La aparición de Alderaan, la aparición de ciudades wookies, la presencia de personajes como Chewbacca, la senadora Mon Mothma y el Gobernador Tarkin o la aparición de Darth Vader se unen así a novedades como el General Grievous, líder separatista, o el planeta Mustafar, donde Obi Wan y Anakin lucharan a muerte.
Con un presupuesto cercano a los 115 millones de dólares y un guión que rondaba las 120 páginas, Lucas afrontaba el reto de mostrar el momento más esperado por los fans, la caída de Anakin Skywalker y el nacimiento de Darth Vader.
Para ello, el 30 de Junio de 2003 se iniciaba en Australia un rodaje que se alarga inicialmente hasta el 17 de Septiembre del mismo año. Cómo no, también sonaron nombres famosos en esta entrega, tales como Hugh Jackman y Robert Carlyle en el papel de Tarkin o Ralph Fiennes para la voz del General Grievous.
Este rodaje también estuvo marcado por la cobertura sobre el mismo que puso en marcha Lucasfilm. Con una webcam en directo desde los sets de rodaje y continuos chats con los miembros del equipo de producción, Lucas hacia llegar novedades casi diarias a sus seguidores.
El 13 de octubre de 2003 saltaba la noticia del posible titulo de la última película de Star Wars. Al registrar el dominio revengeofthesith.com, Lucasfilm destapaba uno de los secretos más deseados.
Desde la finalización del rodaje principal hasta el estreno en Mayo de 2005, el ambiente que se vivió en los diferentes departamentos de las empresas de Lucas fue de emoción contenida con cada secuencia terminada.
El estreno mundial se realizó el 19 de Mayo de 2005, aunque previamente, y premiando la importancia que George Lucas y su saga habían tenido en la historia del cine, el 16 de ese mes el Festival de Cannes, uno de los más importantes del mundo, abrió su certamen anual con la proyección de La Venganza de los Sith.
Al igual que en todos los casos anteriores el éxito llegó al instante. La era del cine de espectáculo empezada en 1977 con Star Wars cedía finalmente su testigo a la era digital con un elemento en común: ambas estaban lideradas por un nombre para la historia, George Lucas.

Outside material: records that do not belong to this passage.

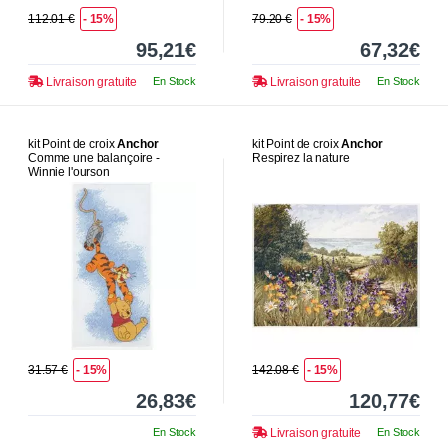
112.01 €
- 15%
79.20 €
- 15%
95,21€
67,32€
Livraison gratuite
En Stock
Livraison gratuite
En Stock
kit Point de croix
Anchor
kit Point de croix
Anchor
Comme une balançoire -
Respirez la nature
Winnie l'ourson
31.57 €
- 15%
142.08 €
- 15%
26,83€
120,77€
En Stock
Livraison gratuite
En Stock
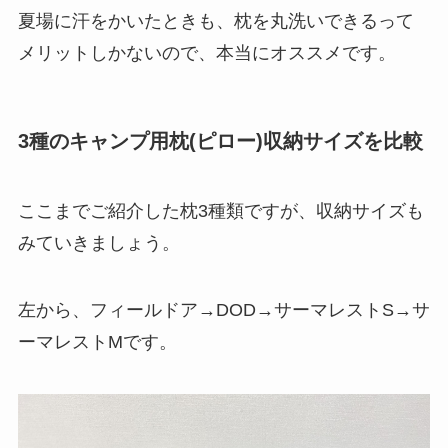
夏場に汗をかいたときも、枕を丸洗いできるって
メリットしかないので、本当にオススメです。
3種のキャンプ用枕(ピロー)収納サイズを比較
ここまでご紹介した枕3種類ですが、収納サイズも
みていきましょう。
左から、フィールドア→DOD→サーマレストS→サ
ーマレストMです。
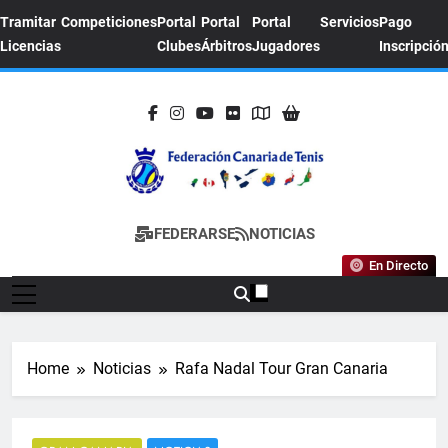
Skip
Tramitar
Competiciones
Portal
Portal
Portal
Servicios
Pago
to
Licencias
Clubes
Árbitros
Jugadores
Inscripció
content
FEDERACION
Sitio Oficial De La Federación Canaria De
FEDERARSE
NOTICIAS
CANARIA DE
Tenis
En Directo
TENIS
Home
Noticias
Rafa Nadal Tour Gran Canaria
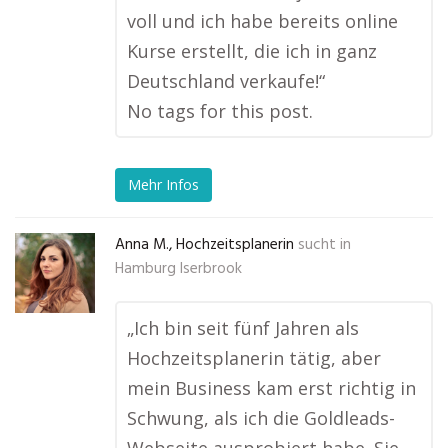
voll und ich habe bereits online
Kurse erstellt, die ich in ganz
Deutschland verkaufe!“
No tags for this post.
Mehr Infos
Anna M., Hochzeitsplanerin
sucht in
Hamburg Iserbrook
„Ich bin seit fünf Jahren als
Hochzeitsplanerin tätig, aber
mein Business kam erst richtig in
Schwung, als ich die Goldleads-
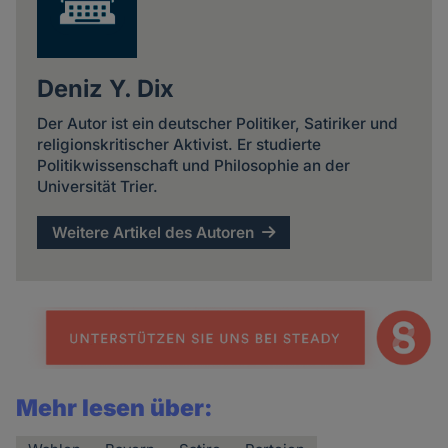
Deniz Y. Dix
Der Autor ist ein deutscher Politiker, Satiriker und
religionskritischer Aktivist. Er studierte
Politikwissenschaft und Philosophie an der
Universität Trier.
Weitere Artikel des Autoren
Mehr lesen über:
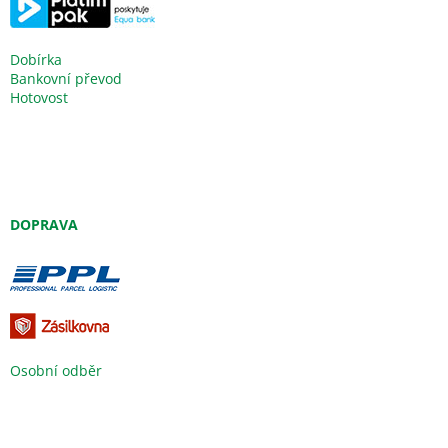
Dobírka
Bankovní převod
Hotovost
DOPRAVA
Osobní odběr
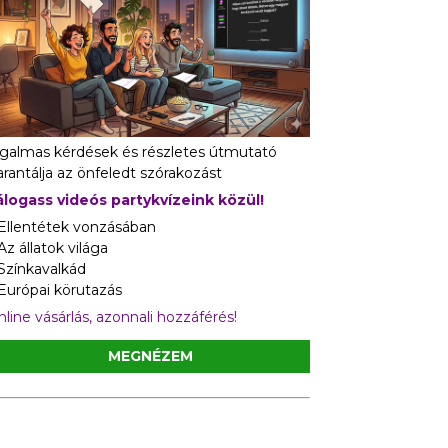
zgalmas kérdések és részletes útmutató
rantálja az önfeledt szórakozást
álogass videós partykvízeink közül!
 Ellentétek vonzásában
Az állatok világa
 Színkavalkád
 Európai körutazás
line vásárlás, azonnali hozzáférés!
MEGNÉZEM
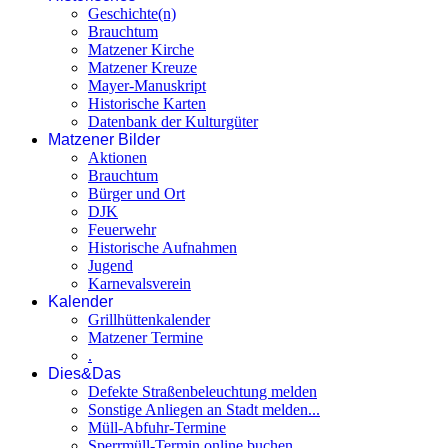
Geschichte(n)
Brauchtum
Matzener Kirche
Matzener Kreuze
Mayer-Manuskript
Historische Karten
Datenbank der Kulturgüter
Matzener Bilder
Aktionen
Brauchtum
Bürger und Ort
DJK
Feuerwehr
Historische Aufnahmen
Jugend
Karnevalsverein
Kalender
Grillhüttenkalender
Matzener Termine
.
Dies&Das
Defekte Straßenbeleuchtung melden
Sonstige Anliegen an Stadt melden...
Müll-Abfuhr-Termine
Sperrmüll-Termin online buchen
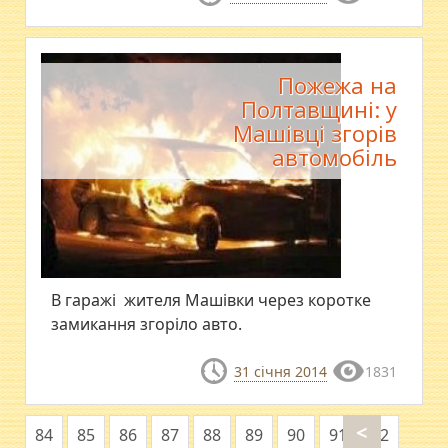
Пожежа на
Полтавщині: у
Машівці згорів
автомобіль
В гаражі жителя Машівки через коротке
замикання згоріло авто.
31 січня 2014
1831
<
84
85
86
87
88
89
90
91
92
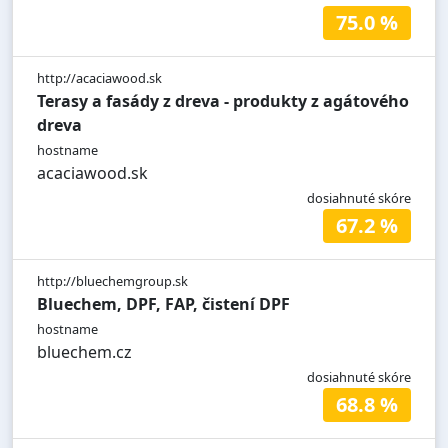
75.0 %
http://acaciawood.sk
Terasy a fasády z dreva - produkty z agátového
dreva
hostname
acaciawood.sk
dosiahnuté skóre
67.2 %
http://bluechemgroup.sk
Bluechem, DPF, FAP, čistení DPF
hostname
bluechem.cz
dosiahnuté skóre
68.8 %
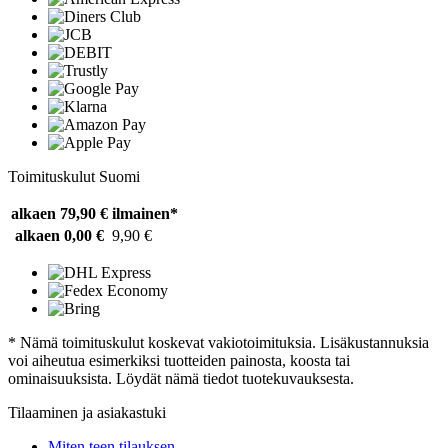
Toimituskulut Suomi
alkaen 79,90 €
ilmainen*
alkaen 0,00 €
9,90 €
* Nämä toimituskulut koskevat vakiotoimituksia. Lisäkustannuksia
voi aiheutua esimerkiksi tuotteiden painosta, koosta tai
ominaisuuksista. Löydät nämä tiedot tuotekuvauksesta.
Tilaaminen ja asiakastuki
Miten teen tilauksen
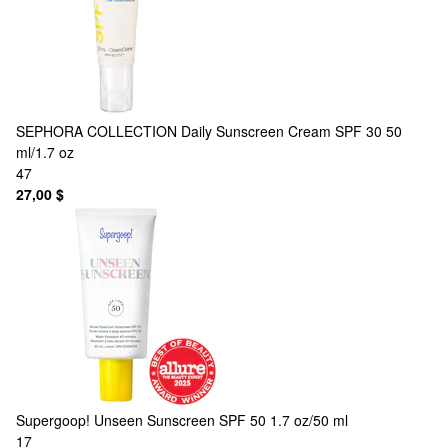
SEPHORA COLLECTION
Daily Sunscreen Cream SPF 30 50
ml/1.7 oz
47
27,00 $
Supergoop!
Unseen Sunscreen SPF 50 1.7 oz/50 ml
17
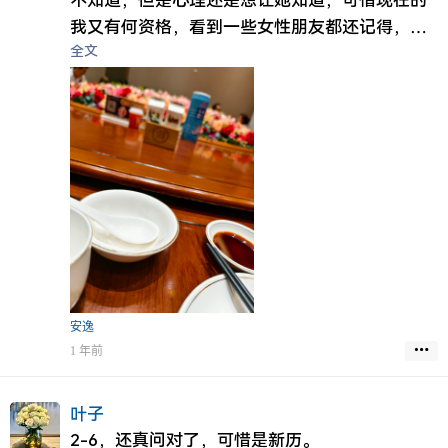
不知道，但是心理还是想让她知道，可惜现在的
我又有何资格，看到一些女性朋友都还记得，祝
全文
福我生日快乐，最重要的她阴差阳错连生辰时间
都不知道，当初实在没想到我们联系扛住现在。
今天确实不是很开心，虽然请了几十个朋友一起
吃饭，也陪我过生日，可惜心理还是失落落的。
安逸
1 年前
叶子
2-6，还真问对了，可惜是新历。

Esta nueva trilogía consiguió un total de cinco nominaciones a los Oscar, aunque no pudo hacerse con ninguno.
El fin de un sueño
Treinta y tres años después de que un joven de Modesto (California), escribiese en un cuaderno de páginas amarillas una odisea galáctica, ésta veía su fin con su sexta entrega. Tras muchos esfuerzos y batallas, todas las ideas de ese manuscrito se vieron en un cine y encandiló a varias generaciones.
Contra todo pronóstico, una película que todo el mundo creyó para niños se convirtió en el motor de un nuevo Hollywood y una nueva era para el cine, la era de la ilusión.